Well, I’m not sure Dan Brown would be crushed as easily as Shea thinks, at least in a “fair” look at the evidence. No, I’m not convinced by a lot of specifics in Brown’s book (it is, after all, a novel – as many emailers have pointed out to me), but I wonder about some of the broader implications of Brown’s novels. I don’t think apologists by and large are interested in a fair consideration of historical evidence concerning Christianity. I also think that current efforts to politically enshrine Christianity in this nation are partially aimed at limiting open discussion of its more embarrassing inconsistencies. But that's another topic for another time….

As for Myers’ readers being “so certain that their philosophical materialism should not be allowed to be questioned in any way”…Shea needs to come up with some specifics on that one – otherwise it’s just hollow rhetoric.

This all seemed to start with my original post about irony. As I said, my intent was that it be considered in the broader context of arguments for ID, and Shea wasn’t a specific target. I’m not even sure Shea followed Myers’ link through to my own post, but I would certainly pose the question to him now: does he think Icons of Evolution readers are as scientifically illiterate as Da Vinci Code readers are historically illiterate?

(As I go to post this I see that PZ and Shea are going at it in the comments area over at Mark's blog; yeah, PZ doesn't need any help (certainly not mine!)...I do think, however, that the irony argument got lost...thanks to Unapologetic Catholic for some great comments over there too! Think I'll go sit in my chair and continue with Brown's Deception Point...)


Mark said...

Well, I’m not sure Dan Brown would be crushed as easily as Shea thinks, at least in a “fair” look at the evidence.

Then you simply are ignorant of the vast number of blunders and lies which Brown asserts as fact in his novel. And you are also ignorant of the fact that Brown has stated that, if he had been writing non-fiction, he would not have changed anything. Anybody who can seriously credit the claim that "nobody regarded Jesus as anything but a mortal prophet" till 325 AD is simply too ignorant to discuss the matter.
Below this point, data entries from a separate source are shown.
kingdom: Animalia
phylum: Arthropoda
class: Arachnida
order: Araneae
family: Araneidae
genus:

Christopher O'Brien said...

Thanks Mark! Coming as it does from such an eminent Christian apologist as yourself, I'll take "ignorant" as a compliment. I recall Richard Dawkins calling some people ignorant as well, so I know it is often used as a statement of fact rather than an insult. You may be correct that I'm ignorant about the specifics of Brown's claims. On the other hand, I never considered Brown's novel a treatise on early Church history. But I've also never assumed the Church or its apologists are giving me the whole history either. There are too many aspects of Jesus' life that are based, ultimately, solely on faith. Alternate histories are always possible. So I'll certainly search the specifics on my own; I'll probably even buy your book. But you'd better be sourcing something more tangible than church opinion.